この元稹という人は、科挙試験では白居易と同期で、元稹が一番、白居易が四番で進士に合格したと記録にある。役人・政治家としては元稹のほうが出世して、短期間ではあるが元稹は宰相を勤めている。ただ、詩人としては白居易がだんぜん上で、白居易が中唐詩壇の横綱とすれば、元稹は関脇クラスであろう。
関脇だ、大関だと、私は無責任に言っているが、唐代の高級官僚は全員が漢詩をつくった。唐王朝三百年を合わせると、何万人、何十万人もの科挙試験合格の高級役人がいたはずだ。その中で『唐詩選』に選ばれている作家は128人にすぎない。これを考えれば、これら全員が横綱クラスと言うのが正しいのかもしれない。そのような判断をすれば、この元稹も横綱である。
貧乏ではあったが、血統・家柄からすると、杜甫は唐の詩人の中でも飛びぬけた名門の出身である。名門出身の王維ですら、とてもかなわない。
父方の祖父・曾祖父・それ以前の先祖たちの中には、唐・西晋、さらにさかのぼって漢の時代に、当時の歴史に名を留めた官僚・学者・将軍が何人もいる。かたや、母親(崔・さい氏、崔氏は唐代の超名門)の父(杜甫の祖父)は唐の初代皇帝高祖・李淵の曾孫にあたり、母親の母(杜甫の祖母)は二代皇帝太宗・李世民のこれまた曾孫であるというから、ただごとではない。
杜甫には「春望」という有名な詩がある。「国破れて山河あり」のあの詩である。長安が安禄山の軍隊に占領され、杜甫はその賊軍の虜(とりこ)になった。唐王朝空前の国難の中で書かれた憂国の詩だ。杜甫が初代高祖・二代太宗の血を引く人だと知っていると、この詩をより深く味わうことができると思う。
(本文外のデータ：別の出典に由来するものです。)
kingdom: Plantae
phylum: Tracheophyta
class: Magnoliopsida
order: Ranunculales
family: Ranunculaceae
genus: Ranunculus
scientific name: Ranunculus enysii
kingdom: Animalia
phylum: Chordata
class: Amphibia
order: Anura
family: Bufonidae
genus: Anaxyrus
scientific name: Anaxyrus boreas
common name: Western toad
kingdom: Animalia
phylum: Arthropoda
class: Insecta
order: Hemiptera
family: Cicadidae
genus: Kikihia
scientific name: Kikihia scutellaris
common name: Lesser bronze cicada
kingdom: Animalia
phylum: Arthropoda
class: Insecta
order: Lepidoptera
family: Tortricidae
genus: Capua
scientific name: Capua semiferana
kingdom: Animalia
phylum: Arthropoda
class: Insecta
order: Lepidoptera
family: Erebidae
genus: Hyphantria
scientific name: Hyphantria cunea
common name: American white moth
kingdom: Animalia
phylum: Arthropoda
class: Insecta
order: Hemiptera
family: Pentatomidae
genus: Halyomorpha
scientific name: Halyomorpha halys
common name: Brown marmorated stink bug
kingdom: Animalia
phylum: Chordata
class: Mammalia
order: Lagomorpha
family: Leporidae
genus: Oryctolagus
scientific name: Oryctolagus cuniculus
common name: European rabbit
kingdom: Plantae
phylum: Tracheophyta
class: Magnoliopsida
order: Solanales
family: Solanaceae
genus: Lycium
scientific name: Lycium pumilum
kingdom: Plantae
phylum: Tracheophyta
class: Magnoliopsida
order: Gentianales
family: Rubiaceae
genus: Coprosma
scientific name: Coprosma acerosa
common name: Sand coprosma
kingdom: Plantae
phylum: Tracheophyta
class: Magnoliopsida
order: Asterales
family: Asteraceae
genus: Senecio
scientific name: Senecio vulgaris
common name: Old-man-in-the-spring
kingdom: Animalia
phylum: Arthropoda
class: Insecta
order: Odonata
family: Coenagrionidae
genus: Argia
李白は洛陽での宴会の席で、ひとまわりほど年下の杜甫に会った。すでに天下の大詩人の名声を得ていた李白が、末席で小さくなっている無名の貧書生の杜甫に声をかけた。「おい杜甫君、こっちに来いよ。一緒に飲もうではないか!」と呼び寄せたといわれる。それ以来、李白は杜甫を可愛がり、二人で一緒に一年以上も旅に出たりしている。杜甫の詩才を愛したのがその理由であろうが、名門に対する憧れの気持ちが強かった李白が、杜甫をあれほど可愛がった理由だと説く学者もいる。
『唐詩選』という書物は、明代の李攀竜(り・はんりょう・1514-1570)が編纂したもので、全部で465首が収録されている。ちなみに掲載数の多い詩人の四傑は次の通りである。杜甫51、李白33、王維31、岑参28。